The first group of agents (ordinary users) uses that form to create new work requests. Each agent would only see the work requests they themselves create because all other rows in that table would be hidden due to the _filter_type being HIDDEN and due to their being ordinary users.

After the field worker in the first group syncs to the server, and the supervisors sync to the server, the set of work requests the field worker created will have become available on the supervisors' devices. The supervisor (a super-user or administrator) can then see and change the _filter_value on each work request to one of the field agents in the second group.

When the supervisor syncs to the server, and then the field agent in the second group (another ordinary user) syncs to the server, that field agent will see the work items that have been assigned to them (and they will not see any other work items because they are ordinary users of the system).

When the agent in the first group next syncs, their created work item will disappear from their view because it is HIDDEN and the _filter_value no longer matches this field agent's verified user id (it was assigned to the second agent).
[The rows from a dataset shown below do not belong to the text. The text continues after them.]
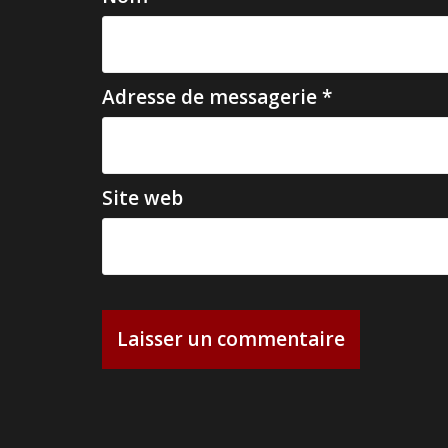
r
t
i
Adresse de messagerie
*
c
l
e
Site web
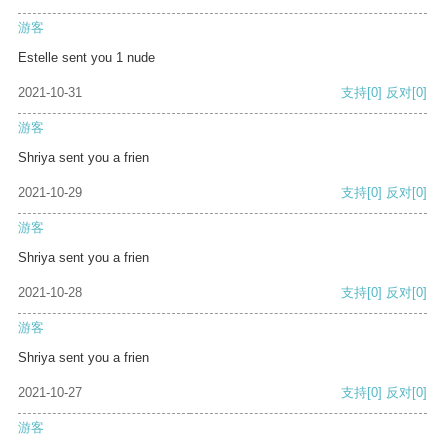
游客
Estelle sent you 1 nude
2021-10-31
支持
[0]
反对
[0]
游客
Shriya sent you a frien
2021-10-29
支持
[0]
反对
[0]
游客
Shriya sent you a frien
2021-10-28
支持
[0]
反对
[0]
游客
Shriya sent you a frien
2021-10-27
支持
[0]
反对
[0]
游客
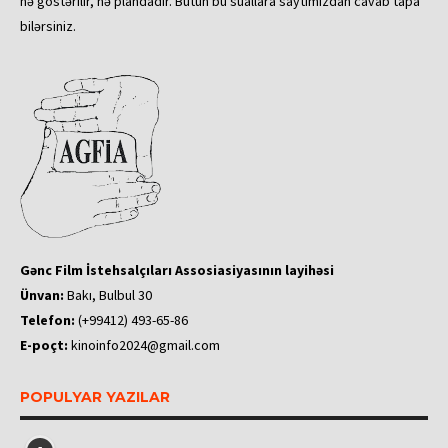
nə göstərilir, nə plandadır. Bütün bu suallara saytımızdan cavab tapa
bilərsiniz.
Gənc Film İstehsalçıları Assosiasiyasının layihəsi
Ünvan:
Bakı, Bulbul 30
Telefon:
(+99412) 493-65-86
E-poçt:
kinoinfo2024@gmail.com
POPULYAR YAZILAR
Upon completion of the task and after syncing to the server, after the supervisor next syncs, the supervisor could then change the _filter_value to null or to a special placeholder value to remove it from the second agent's list of work items (and that removal would occur when that second agent next syncs with the server after the supervisor syncs his _filter_value change).

Example Application

The app designer has a row-level access demo using the geoweather and geoweather_conditions tables and forms. This demo only works on the device. To install the demo on the device:

  1. force close all the apps
  2. delete the /sdcard/opendatakit/default/ directory on the device
  3. from the app designer, execute grunt adbpush-tables-rowlevelaccessdemo
  4. start ODK Survey and exit it
  5. start ODK Tables.

You will be presented with a demo launch screen.

At this point, all the rows in all the tables have a _sync_state of new_row and are fully editable and deletable. The demo will not become interesting until you set up and sync with a server.

Set up an ODK Aggregate 1.4.12 server with 2 ordinary users, 1 super-user and 1 tables administrator. Reset App Server to push the configuration and data up to the server.

You are now an administrator (you needed to be in order to reset the server). You can choose "Change Row-Level Access Filters" to view and perhaps modify the filter type and filter value of one or more rows. All rows in all tables are fully editable and deletable.

Now, change your Server Settings to one of the ordinary users (a gmail account or a username other than "msundt"). Notice that the list of conditions from the geoweather_conditions table no longer contains the "Light Rain" option. That was hidden and will only be visible to a username of "msundt" or a super-user or administrator.

Use the table display on the "Change Row-Level Access Filters" page to examine what the _effective_access for each row is in the various tables and verify that those settings are enforced.

Change your Server Settings to different users to see how their effective accesses change.